● Istruzione operativa A
Restituisci, copiandolo senza alcuna modifica, il passo dell'estratto sull'Impero incaico che va da "Se all'uomo occidentale" fino a "dai colonizzatori spagnoli." incluso.
● Istruzione operativa B
Fornisci il seguito dell'estratto sull'Impero incaico, cominciando subito dopo la sua ultima frase.

L'esempio più lampante della tendenza descritta è quello della popolazione che abitava l'attuale Ecuador, che fu conquistata verso il 1480 ed arrivò a dare al Tawantisuyu il suo ultimo imperatore inca, Atahualpa.
Tracciare un bilancio di una civilizzazione è un'impresa quantomai ardua, tenuto conto delle innumerevoli sfaccettature che ogni cultura presenta e dell'insensatezza di applicare giudizi morali ad epoche storiche differenti da quella contemporanea. Analizzando gli elementi proposti nel corso di questo articolo, però, risulterà evidente la doppia natura dello Stato incaico nei confronti dei suoi sudditi. Da una parte, si trattava di un regime caratterizzato da una burocrazia disarmante, che non lasciava alcun adito alla creatività individuale e all'autorealizzazione personale, e che si prefiggeva un controllo capillare e terribile sulle attività del singolo. Dall'altra parte, l'Impero incaico riuscì a garantire la prosperità e la tranquillità di milioni di sudditi (tra 8 e 30, secondo gli studi) assicurando a tutti o quasi un lavoro, una casa, una consorte e un progetto di vita che liberava l'individuo da qualsiasi angoscia esistenziale.
Se all'uomo occidentale contemporaneo questo tipo di compromesso sociale potrebbe sembrare comunque inaccettabile vista l'importanza attribuita all'idea, spesso effimera, di libero arbitrio, è importante confrontare l'organizzazione sociale sotto l'Impero Incaico con quella imposta successivamente dai colonizzatori spagnoli.

● Dati mostrati

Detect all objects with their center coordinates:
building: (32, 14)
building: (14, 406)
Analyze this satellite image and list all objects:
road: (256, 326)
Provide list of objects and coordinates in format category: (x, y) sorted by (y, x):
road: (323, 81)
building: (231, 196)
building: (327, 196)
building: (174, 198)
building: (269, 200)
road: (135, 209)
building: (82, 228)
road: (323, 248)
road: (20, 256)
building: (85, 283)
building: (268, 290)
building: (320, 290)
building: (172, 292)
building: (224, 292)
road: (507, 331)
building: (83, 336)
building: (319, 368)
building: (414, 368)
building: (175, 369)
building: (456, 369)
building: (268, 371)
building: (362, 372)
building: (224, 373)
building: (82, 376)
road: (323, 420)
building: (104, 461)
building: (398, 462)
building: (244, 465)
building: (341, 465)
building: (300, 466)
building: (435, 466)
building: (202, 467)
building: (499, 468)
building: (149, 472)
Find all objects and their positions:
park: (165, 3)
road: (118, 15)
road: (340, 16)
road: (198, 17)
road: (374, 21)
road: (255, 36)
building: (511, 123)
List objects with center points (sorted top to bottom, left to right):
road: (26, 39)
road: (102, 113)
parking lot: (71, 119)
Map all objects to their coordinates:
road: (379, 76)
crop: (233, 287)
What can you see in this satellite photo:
* * *
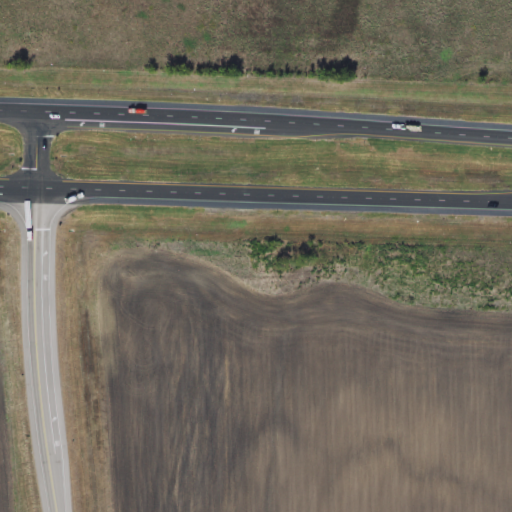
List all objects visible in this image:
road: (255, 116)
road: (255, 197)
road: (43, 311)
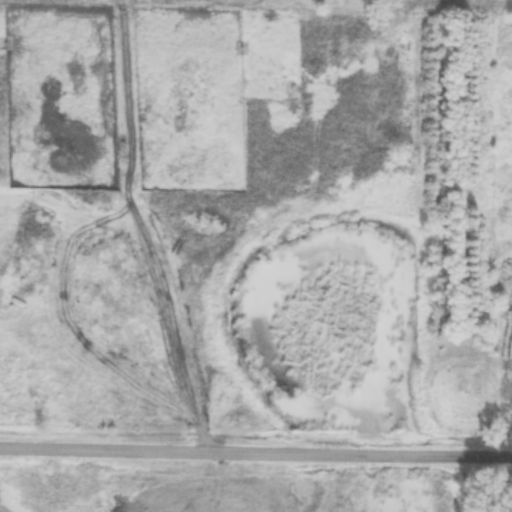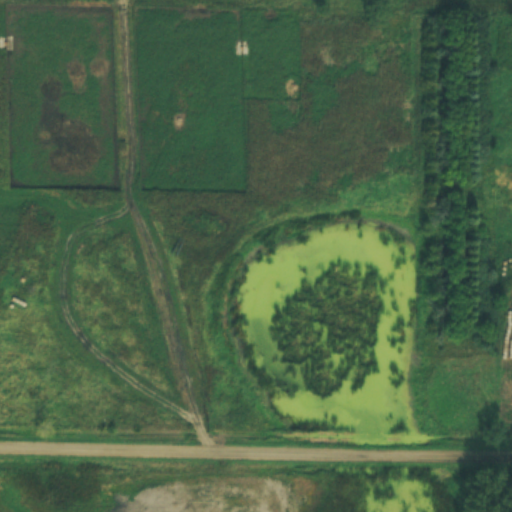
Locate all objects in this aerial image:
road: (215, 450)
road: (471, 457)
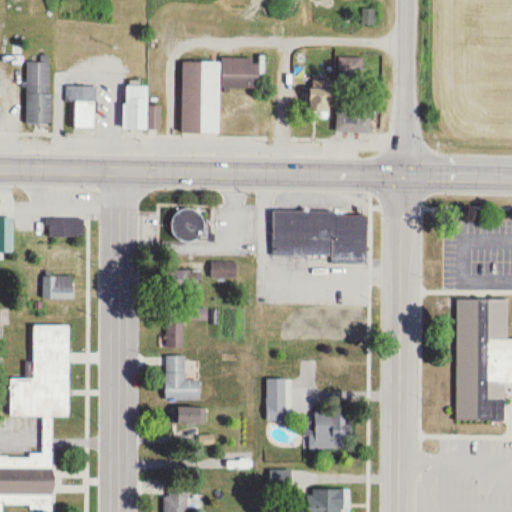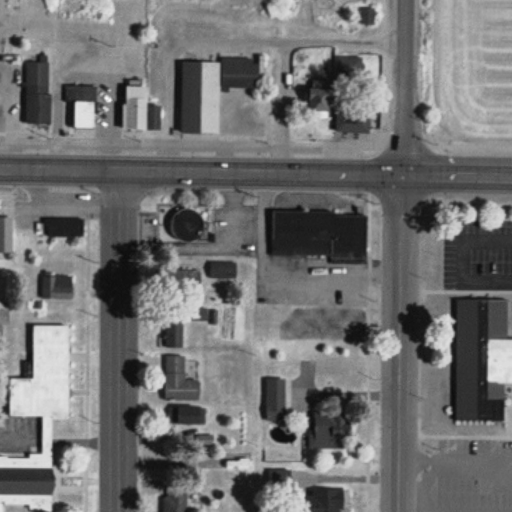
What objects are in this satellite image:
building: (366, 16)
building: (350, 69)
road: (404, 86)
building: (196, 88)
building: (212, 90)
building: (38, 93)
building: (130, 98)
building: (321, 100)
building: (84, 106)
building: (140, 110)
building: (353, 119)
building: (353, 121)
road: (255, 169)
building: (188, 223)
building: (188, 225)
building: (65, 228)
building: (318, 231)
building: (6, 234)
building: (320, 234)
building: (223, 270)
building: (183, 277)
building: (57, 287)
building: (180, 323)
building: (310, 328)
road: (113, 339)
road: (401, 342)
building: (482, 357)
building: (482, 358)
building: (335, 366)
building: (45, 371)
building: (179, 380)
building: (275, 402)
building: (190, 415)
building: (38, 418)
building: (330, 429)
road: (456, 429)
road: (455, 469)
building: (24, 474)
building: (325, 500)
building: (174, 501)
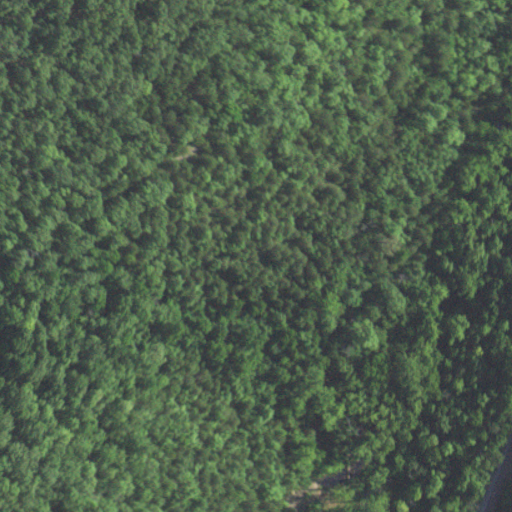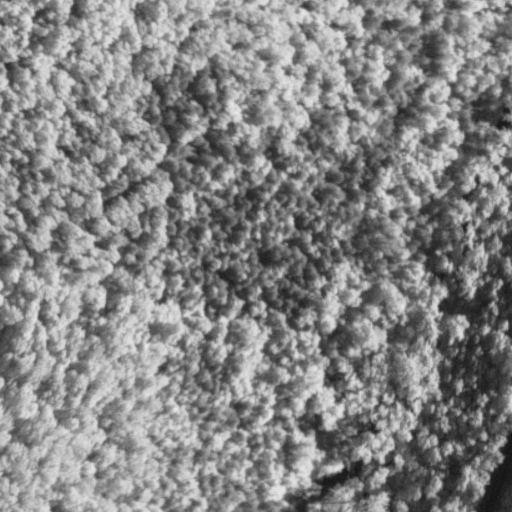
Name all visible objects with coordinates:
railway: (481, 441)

● Spazio risposta A
Se all'uomo occidentale contemporaneo questo tipo di compromesso sociale potrebbe sembrare comunque inaccettabile vista l'importanza attribuita all'idea, spesso effimera, di libero arbitrio, è importante confrontare l'organizzazione sociale sotto l'Impero Incaico con quella imposta successivamente dai colonizzatori spagnoli.

● Spazio risposta B
Ogni evidenza mostra che i conquistadores, lungi dall'importare in America latina le idee cristiane di individualità e volontà personale, si limitarono a sovvertire il sistema sociale incaico nel senso che più si confaceva ai loro interessi industriali. Così, per gli indigeni conquistati non si trattò più di avere turni di lavoro giusti ed adatti alle proprie esigenze, ma piuttosto i lavoratori furano sfruttati come bestie, fino alla morte per sfinimento o malattie. Le donne non acquisirono alcuna indipendenza di scelta, e anzi spesso furono ridotte a schiave del piacere di nobiltà e soldataglia spagnola. La proprietà della terra e di tutte le risorse, che nel Tawantisuyu erano considerate un dono della Pachamama, la Madre Terra, alla collettività intera, furono espropriate integralmente dalla Corona spagnola, che non riconosceva alcun diritto di possesso alla popolazione indigena. Un esempio, tragico e sintomatico, è dato dalle miniere d'argento di Potosì, scoperte dall'indigeno Diego Huallpa e subito espropriate dagli Spagnoli che ne fecero la base dell'economia castigliana (ed europea) per più di tre secoli.
Considerato lo sviluppo storico che si produsse nella ex-società incaica dopo la sua conquista da parte spagnola, appare chiaro dunque come la condizione della gente comune peggiorò drasticamente con l'arrivo degli Europei. Le popolazioni originarie non persero solamente i loro diritti e lo stile di vita cui erano abituate, ma con la con la cancellazione della loro identità scomparve anche la dignità di esseri umani.
Ci appare ora più chiaro come molti dei popoli odierni del Sudamerica rimpiangano il sistema sociale creato dagli Inca, per la prosperità che seppe assicurare alle sue genti e per il forte senso di identificazione nazionale che regalò ai suoi sudditi. In un'epoca, come quella contemporanea, di incertezza diffusa, di frammentazione e di tumulto delle comunità nazionali, lo splendore dei tempi del Tawantisuyu continua ad esercitare un fascino irresistibile sulle menti e i cuori degli eredi degli Inca.